We ask that our users show their progress (work thus far or thoughts on how to begin) when posting questions. This way our helpers can see where you are stuck or may be going astray and will be able to post the best help possible without potentially making a suggestion which you have already tried, which would waste your time and that of the helper.

Can you post what you have done so far?
 
greg1313 said:
Hello rebo1984 and welcome to MHB! :D

We ask that our users show their progress (work thus far or thoughts on how to begin) when posting questions. This way our helpers can see where you are stuck or may be going astray and will be able to post the best help possible without potentially making a suggestion which you have already tried, which would waste your time and that of the helper.

Can you post what you have done so far?

I'm not sure what the answer is. Since the first one has outliers, I thought the median would be the better choice. The second one I think can be done using the mean. I am not sure, looking for an explanation.
 
rebo1984 said:
i'm not sure what the answer is. Since the first one has outliers, i thought the median would be the better choice. The second one i think can be done using the mean. I am not sure, looking for an explanation.

could someone please help?
 
rebo1984 said:
could someone please help?

Hi rebo1984,

What rules and guidelines have you been given to decide? In general I agree with your answers. The median is less sensitive to outliers and given the spread of the data is set 1 that makes sense. In set 2 I think the mean would nicely capture the team's batting average as the (# of hits for all 10 players)/(# times at bat for all 10 players). This nicely summarizes the team's actual performance with these 10 players. So overall I agree with your post, but knowing how you are supposed to justify these could be helpful. :)
 
Jameson said:
Hi rebo1984,

What rules and guidelines have you been given to decide? In general I agree with your answers. The median is less sensitive to outliers and given the spread of the data is set 1 that makes sense. In set 2 I think the mean would nicely capture the team's batting average as the (# of hits for all 10 players)/(# times at bat for all 10 players). This nicely summarizes the team's actual performance with these 10 players. So overall I agree with your post, but knowing how you are supposed to justify these could be helpful. :)

The guidelines state that the mean should be used if the values are similar, and that the median should be used if there are outliers, yet the answers are reversed.So I'm confused.
 
rebo1984 said:
The guidelines state that the mean should be used if the values are similar, and that the median should be used if there are outliers, yet the answers are reversed.So I'm confused.

Yes, those are typically how these two metrics for the center of the data are used. So it comes down to how do we define "having outliers"? In real life this becomes a little bit subjective, but often we can say we look at the mean and points lie outside of 3-4 standard deviations from the mean, then there are outliers. In beginning statistics courses, usually it's more of an eyeball cutoff. How have you over outliers? Are you saying that you have heard the answers to these should be reversed?
 
Jameson said:
Yes, those are typically how these two metrics for the center of the data are used. So it comes down to how do we define "having outliers"? In real life this becomes a little bit subjective, but often we can say we look at the mean and points lie outside of 3-4 standard deviations from the mean, then there are outliers. In beginning statistics courses, usually it's more of an eyeball cutoff. How have you over outliers? Are you saying that you have heard the answers to these should be reversed?

Yes, the answers are reversed.

#### [Material provided]
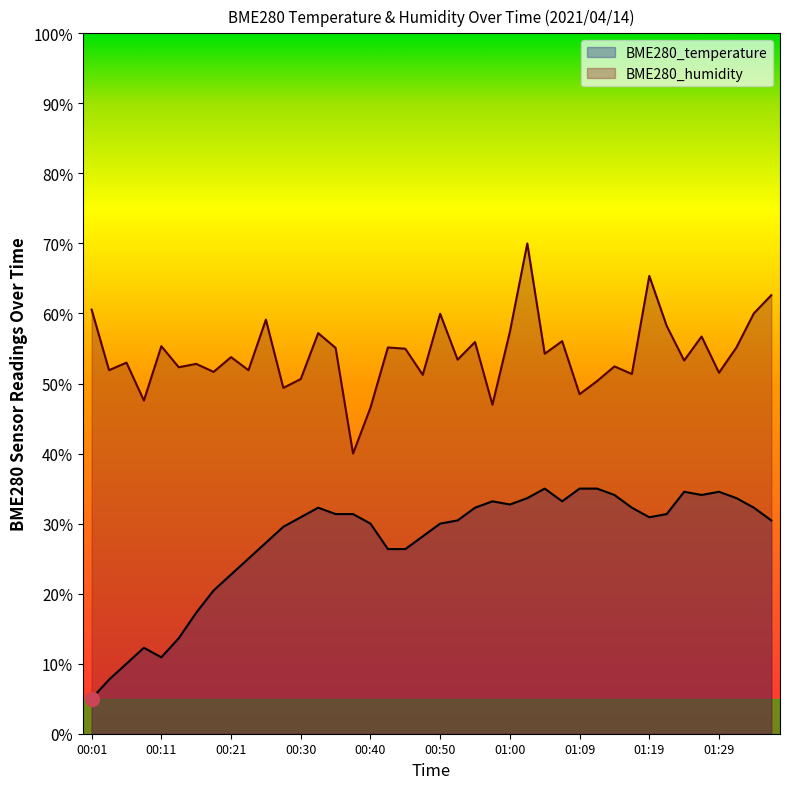

Is the value of BME280_temperature at 01:24 greater than the value of BME280_humidity at 01:29?

No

#### [Assigned task]
In the forum thread on mean and median, when do the guidelines say to use the median? The material is separate from the forum thread on mean and median.

#### [Result]
When there are outliers.